Row with Turkey will boost support for PM Rutte in Dutch election: analysts
Political analysts believe that the diplomatic spat currently ongoing between the Netherlands and Turkey will favor VVD leader and current Prime Minister Mark Rutte in the Dutch parliamentary election on Wednesday, The Guardian reports.
The political crisis is over the Netherlands refusing to let two Turkish Ministers campaign in Rotterdam for a Turkish referendum that will, among other things, give Turkish president Recep Tayyip Erdogan much more power. On Saturday the Netherlands refused to let the Turkish Foreign Minister land in the country and eventually escorted the Turkish Family Minister to Germany. In response Erdogan accused the Netherlands of Nazism and fascism and of mass murder in Srebrenica in 1995.

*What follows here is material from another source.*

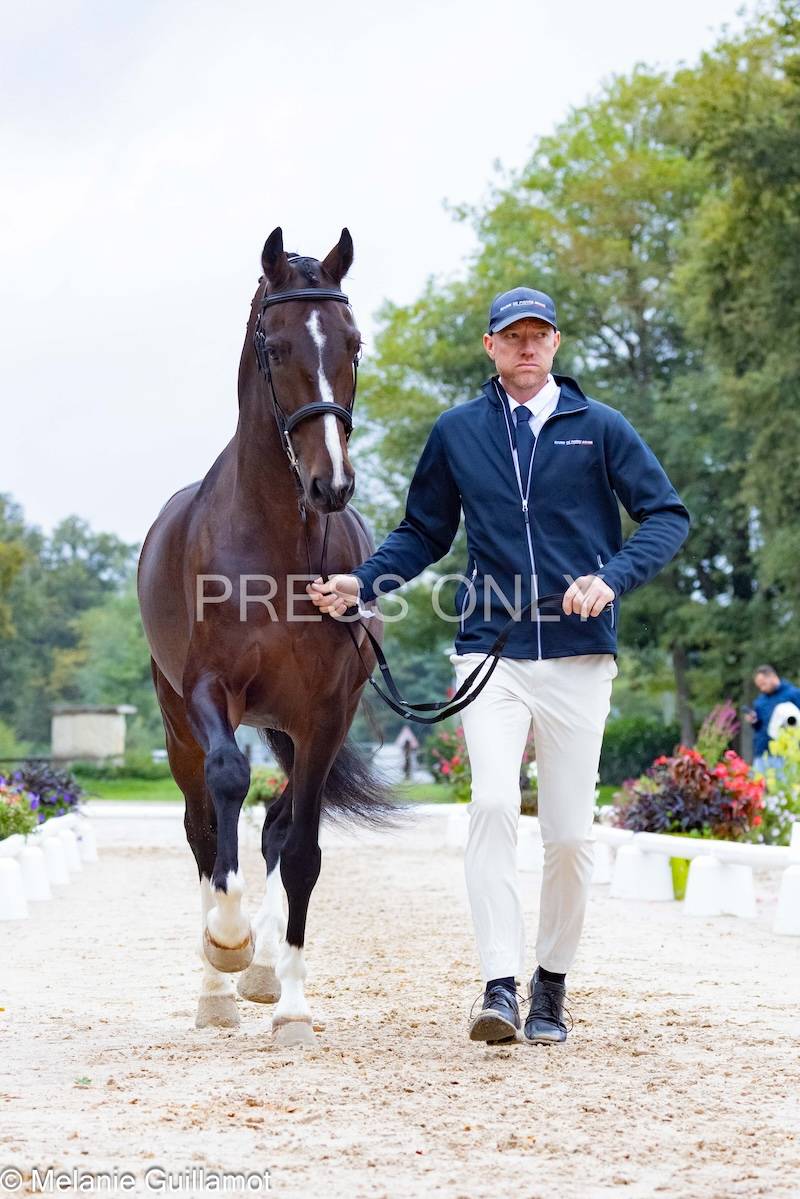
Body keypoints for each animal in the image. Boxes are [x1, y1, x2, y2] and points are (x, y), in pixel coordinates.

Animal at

According to Andre Krouwel, a political scientist at the Vrije Universiteit in Amsterdam, this move may have won Rutte the election. In a campaign dominated by PVV leader Geert Wilders' themes of immigration and integration, the spat "allowed Rutte to show himself as a statesmen - and to send a Turkish minister packing", Krouwel said to The Guardian. "What better publicity could a politician want a few days before an election? Rutte was able to show he could actually expel Turks, and to tell Wilders: 'You're just sitting there, tweeting'... This has won Rutte the election."
A recent poll by Maurice de Hond showed that 86 percent of Dutch voters think Rutte handled the situation with Turkey correctly. And the last poll before the election showed the PVV losing support and the VVD gaining.